But he said Ah Ping Ban, 65, and his daughter Tiffany Yiting Wan, 25, each gave the same false version of events to police and their “orchestrated litany of lies” were made to cover up their involvement.

Wan continued to message her mother afterwards in an attempt to conceal the murder and it showed she had no sense of remorse, Mr Whalley said.

“They acted together in the murder of Annabelle Chen,” he said.

“Their individual involvement in the cover up was of such a nature and such a degree that the only reasonable inference to be drawn from it was that each was responsible.”

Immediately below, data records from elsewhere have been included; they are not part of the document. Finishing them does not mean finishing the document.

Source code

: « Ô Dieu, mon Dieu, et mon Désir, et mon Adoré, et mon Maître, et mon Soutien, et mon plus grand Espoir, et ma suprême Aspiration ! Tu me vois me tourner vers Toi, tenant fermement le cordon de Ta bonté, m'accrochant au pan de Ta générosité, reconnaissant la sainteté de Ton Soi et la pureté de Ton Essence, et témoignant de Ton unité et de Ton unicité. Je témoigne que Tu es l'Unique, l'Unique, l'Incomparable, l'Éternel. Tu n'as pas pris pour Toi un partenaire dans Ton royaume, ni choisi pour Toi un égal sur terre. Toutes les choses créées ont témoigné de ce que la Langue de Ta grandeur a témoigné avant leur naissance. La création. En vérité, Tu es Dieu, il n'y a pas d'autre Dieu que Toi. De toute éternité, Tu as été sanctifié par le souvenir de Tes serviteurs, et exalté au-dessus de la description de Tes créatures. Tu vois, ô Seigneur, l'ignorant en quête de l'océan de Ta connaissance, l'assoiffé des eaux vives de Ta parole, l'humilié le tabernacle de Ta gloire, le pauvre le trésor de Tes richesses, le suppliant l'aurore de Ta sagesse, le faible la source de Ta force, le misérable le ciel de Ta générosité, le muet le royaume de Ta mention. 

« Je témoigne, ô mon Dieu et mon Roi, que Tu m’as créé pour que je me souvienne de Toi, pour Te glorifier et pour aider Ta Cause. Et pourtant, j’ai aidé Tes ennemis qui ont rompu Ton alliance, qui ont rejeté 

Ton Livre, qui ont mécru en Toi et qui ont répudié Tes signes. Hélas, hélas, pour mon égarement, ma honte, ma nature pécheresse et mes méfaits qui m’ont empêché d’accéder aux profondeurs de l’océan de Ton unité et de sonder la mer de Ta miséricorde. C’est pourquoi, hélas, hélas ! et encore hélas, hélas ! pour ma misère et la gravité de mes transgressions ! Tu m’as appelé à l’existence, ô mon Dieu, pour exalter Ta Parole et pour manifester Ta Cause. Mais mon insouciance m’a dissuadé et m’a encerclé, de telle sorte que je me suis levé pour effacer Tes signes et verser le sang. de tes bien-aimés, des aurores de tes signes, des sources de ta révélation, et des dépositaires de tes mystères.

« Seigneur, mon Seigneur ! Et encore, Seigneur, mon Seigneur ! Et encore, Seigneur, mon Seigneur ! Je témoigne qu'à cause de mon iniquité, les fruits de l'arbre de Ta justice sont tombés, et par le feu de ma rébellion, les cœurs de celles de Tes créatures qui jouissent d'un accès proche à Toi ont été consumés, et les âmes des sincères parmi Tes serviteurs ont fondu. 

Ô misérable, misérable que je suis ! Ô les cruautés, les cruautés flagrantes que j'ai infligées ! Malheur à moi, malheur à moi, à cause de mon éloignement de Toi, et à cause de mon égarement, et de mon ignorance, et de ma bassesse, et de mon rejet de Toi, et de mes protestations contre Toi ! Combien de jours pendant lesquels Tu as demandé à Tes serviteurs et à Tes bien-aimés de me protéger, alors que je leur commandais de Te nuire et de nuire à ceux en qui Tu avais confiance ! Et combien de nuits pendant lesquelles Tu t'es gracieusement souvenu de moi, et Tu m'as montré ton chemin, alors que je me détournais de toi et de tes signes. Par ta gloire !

The court heard there was blood in Ms Chen’s Mosman Park home and she had traces of alcohol in her system.

Mr Whalley said a pair of glasses found in the river were similar to those worn by Ban and there was also phone cell tower data evidence.

He said Wan also transferred a total of $135,000 in two instalments into her father’s bank account after her mother’s death.

Ban’s defence counsel David Brustman told the jury his client arrived in Perth from Singapore on June 30 and was “confronted with a horrible scenario”.

Mr Brustman said Ms Chen was killed during an altercation with her daughter at the victim’s home days earlier.

Ban did not know whether it was an accident, but he helped dispose of the body, the lawyer said.

“This is no more than a parent trying to protect his or her own child, though in an utterly misguided way,” he said.

Wan shook her head and looked over at her father during Mr Brustman’s opening address.

The court heard Ban would testify during the trial.

Wan’s defence counsel Simon Freitag told the jury Ms Chen was “essentially battered to death” and they must decide who was responsible for killing her.

Mr Freitag admitted Wan was guilty of being an accessory and had lied to police.

“Was she lying to protect herself … or was she lying to protect Mr Ban for something he had done?”

The trial is scheduled for four weeks.